# Is this acceptable paper tune?



## suzukigs750ez (Jun 3, 2021)

Hey guys. Bow was shooting nock high (two vanes up top, tear at bottom) so I moved the rest up. Is this acceptable? I pushed paper back a bit to show hole.


----------



## tirving (Nov 3, 2013)

Depends on what your next step is. If it's bareshaft tuning at 20, you'll likely see your bareshaft hitting left and low.


----------



## suzukigs750ez (Jun 3, 2021)

After adjusting the rest towards the riser, this is what I get. I can see the nock in the air tail right with the bare shaft. My fletched is now dead on. When I shoot 3 bare and one fletched, fletched first they all group tight and none are crooked. Is that fine? The person who set my bow up previous to me did a terrible job. I've literally had to tear down and rebuild this brand new v3 from scratch. What he afforded me was knowledge but I haven't really been able to enjoy it... the vane tears may look funny because the paper had been sitting in a basement. It's like butcher paper. The fletched photo is one before I was getting bullet holes with vanes.


----------



## tirving (Nov 3, 2013)

Yup, that's a nock right tear in both, bareshaft just amplifies it. What distance abd you shooting through paper? Are you shooting right or left handed?


----------



## Verminaters1967 (Aug 20, 2019)

No not at all paper tune is done with a bare shaft I see a lot of archers paper tune with flech arrows this is WRONG if you dont the next thread that you will start is why wont my broad heads fly the same as my field tips . im not trying to be an ass but I see it all the time , I truly im trying to help .


----------



## suzukigs750ez (Jun 3, 2021)

I'm shooting maybe 18 yards, right handed. Same arrows, just unfletched.


----------



## suzukigs750ez (Jun 3, 2021)

Should I start with 90° nock point and move arrow rest settings back to zero? I have nock and rest set where the shop had it and was just adjusting the rest.


----------



## tirving (Nov 3, 2013)

So, you're actually bareshaft tuning. Shooting fletched through paper at 18 yards is not good as the vanes will stabilizer arrow flight at that distance. This is why you're bareshaft tore hard right. 
My advice, set everything square and level and work on your form to get the arrow flight as good as you can get it before moving rest.

§ MATERIAL SUPPLIED
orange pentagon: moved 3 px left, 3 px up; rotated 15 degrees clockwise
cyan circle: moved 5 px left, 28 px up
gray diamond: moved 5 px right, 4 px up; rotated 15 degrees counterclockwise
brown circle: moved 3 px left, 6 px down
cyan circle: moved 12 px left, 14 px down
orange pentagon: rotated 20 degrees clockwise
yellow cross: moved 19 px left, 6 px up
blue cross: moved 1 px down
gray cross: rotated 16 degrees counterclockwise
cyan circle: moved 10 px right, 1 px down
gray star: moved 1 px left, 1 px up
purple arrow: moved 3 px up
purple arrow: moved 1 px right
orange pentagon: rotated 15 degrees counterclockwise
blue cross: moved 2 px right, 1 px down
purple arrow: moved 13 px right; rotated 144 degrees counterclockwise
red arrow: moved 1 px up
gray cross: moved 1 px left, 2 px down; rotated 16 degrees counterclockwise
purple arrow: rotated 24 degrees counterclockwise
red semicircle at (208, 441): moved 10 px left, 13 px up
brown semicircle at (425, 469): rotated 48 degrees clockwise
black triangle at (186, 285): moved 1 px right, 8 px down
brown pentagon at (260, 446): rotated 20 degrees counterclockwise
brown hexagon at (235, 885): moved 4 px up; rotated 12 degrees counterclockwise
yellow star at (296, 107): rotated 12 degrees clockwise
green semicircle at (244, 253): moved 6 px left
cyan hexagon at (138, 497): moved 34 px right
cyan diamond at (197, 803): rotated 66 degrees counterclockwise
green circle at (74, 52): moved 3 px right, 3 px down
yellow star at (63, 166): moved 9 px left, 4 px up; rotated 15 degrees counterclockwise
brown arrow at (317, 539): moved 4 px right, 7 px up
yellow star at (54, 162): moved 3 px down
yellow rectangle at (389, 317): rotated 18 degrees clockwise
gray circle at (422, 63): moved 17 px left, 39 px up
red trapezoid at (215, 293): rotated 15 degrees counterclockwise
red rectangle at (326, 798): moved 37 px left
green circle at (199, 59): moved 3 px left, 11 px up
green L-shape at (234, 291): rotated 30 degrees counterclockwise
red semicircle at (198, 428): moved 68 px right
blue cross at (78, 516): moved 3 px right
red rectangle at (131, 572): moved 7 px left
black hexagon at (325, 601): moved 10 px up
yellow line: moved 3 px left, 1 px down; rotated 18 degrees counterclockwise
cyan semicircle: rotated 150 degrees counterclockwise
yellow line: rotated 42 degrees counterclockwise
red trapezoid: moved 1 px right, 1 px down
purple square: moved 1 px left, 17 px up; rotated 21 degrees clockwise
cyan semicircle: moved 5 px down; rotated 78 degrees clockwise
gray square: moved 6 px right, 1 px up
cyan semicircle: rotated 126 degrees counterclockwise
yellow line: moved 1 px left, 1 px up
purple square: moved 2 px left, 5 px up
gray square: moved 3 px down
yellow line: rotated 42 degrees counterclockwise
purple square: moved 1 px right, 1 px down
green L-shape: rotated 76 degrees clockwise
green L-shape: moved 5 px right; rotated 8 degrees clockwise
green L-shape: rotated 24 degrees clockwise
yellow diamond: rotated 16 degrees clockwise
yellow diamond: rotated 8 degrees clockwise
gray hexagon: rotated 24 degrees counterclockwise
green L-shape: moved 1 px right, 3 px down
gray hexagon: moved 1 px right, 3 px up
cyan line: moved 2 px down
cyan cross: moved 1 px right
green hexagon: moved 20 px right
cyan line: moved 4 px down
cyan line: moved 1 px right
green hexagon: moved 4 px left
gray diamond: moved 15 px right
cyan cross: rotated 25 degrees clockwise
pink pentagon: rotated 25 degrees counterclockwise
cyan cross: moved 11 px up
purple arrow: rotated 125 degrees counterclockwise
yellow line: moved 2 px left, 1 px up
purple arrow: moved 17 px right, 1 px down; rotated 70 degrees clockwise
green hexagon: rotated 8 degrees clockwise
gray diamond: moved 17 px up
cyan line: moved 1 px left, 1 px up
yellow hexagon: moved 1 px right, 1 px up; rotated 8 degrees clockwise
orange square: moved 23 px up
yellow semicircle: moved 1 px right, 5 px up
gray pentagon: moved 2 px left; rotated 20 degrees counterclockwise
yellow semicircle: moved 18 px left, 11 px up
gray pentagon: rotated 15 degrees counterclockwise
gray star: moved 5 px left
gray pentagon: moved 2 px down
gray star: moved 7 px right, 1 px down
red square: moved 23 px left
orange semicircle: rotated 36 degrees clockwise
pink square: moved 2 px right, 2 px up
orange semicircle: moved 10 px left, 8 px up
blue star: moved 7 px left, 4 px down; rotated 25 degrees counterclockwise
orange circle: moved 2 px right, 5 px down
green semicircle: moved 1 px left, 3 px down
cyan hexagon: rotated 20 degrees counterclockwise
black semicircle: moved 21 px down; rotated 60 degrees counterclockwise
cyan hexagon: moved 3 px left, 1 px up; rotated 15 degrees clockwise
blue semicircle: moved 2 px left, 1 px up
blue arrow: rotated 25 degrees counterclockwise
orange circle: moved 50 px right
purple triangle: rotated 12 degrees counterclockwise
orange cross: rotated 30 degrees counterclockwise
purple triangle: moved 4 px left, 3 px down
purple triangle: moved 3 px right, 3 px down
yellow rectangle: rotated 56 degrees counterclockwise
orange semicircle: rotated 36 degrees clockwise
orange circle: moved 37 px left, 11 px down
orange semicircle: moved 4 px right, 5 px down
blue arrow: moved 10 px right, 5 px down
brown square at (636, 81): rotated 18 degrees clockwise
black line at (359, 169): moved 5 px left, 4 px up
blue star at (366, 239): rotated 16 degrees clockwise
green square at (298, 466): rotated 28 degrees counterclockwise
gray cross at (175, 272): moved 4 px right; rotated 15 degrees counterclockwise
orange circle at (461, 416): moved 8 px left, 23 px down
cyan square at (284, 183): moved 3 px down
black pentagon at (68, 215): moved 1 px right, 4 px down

§ DIRECTION
Update the paper-tuning thread from "Depends on what" through "holes with vanes.", starting at the first and ending at the second, with "basement" changed to "garage". The lines above were taken from a different source.

§ COMPLETE ANSWER
Depends on what your next step is. If it's bareshaft tuning at 20, you'll likely see your bareshaft hitting left and low.


----------



## suzukigs750ez (Jun 3, 2021)

After adjusting the rest towards the riser, this is what I get. I can see the nock in the air tail right with the bare shaft. My fletched is now dead on. When I shoot 3 bare and one fletched, fletched first they all group tight and none are crooked. Is that fine? The person who set my bow up previous to me did a terrible job. I've literally had to tear down and rebuild this brand new v3 from scratch. What he afforded me was knowledge but I haven't really been able to enjoy it... the vane tears may look funny because the paper had been sitting in a garage. It's like butcher paper. The fletched photo is one before I was getting bullet holes with vanes.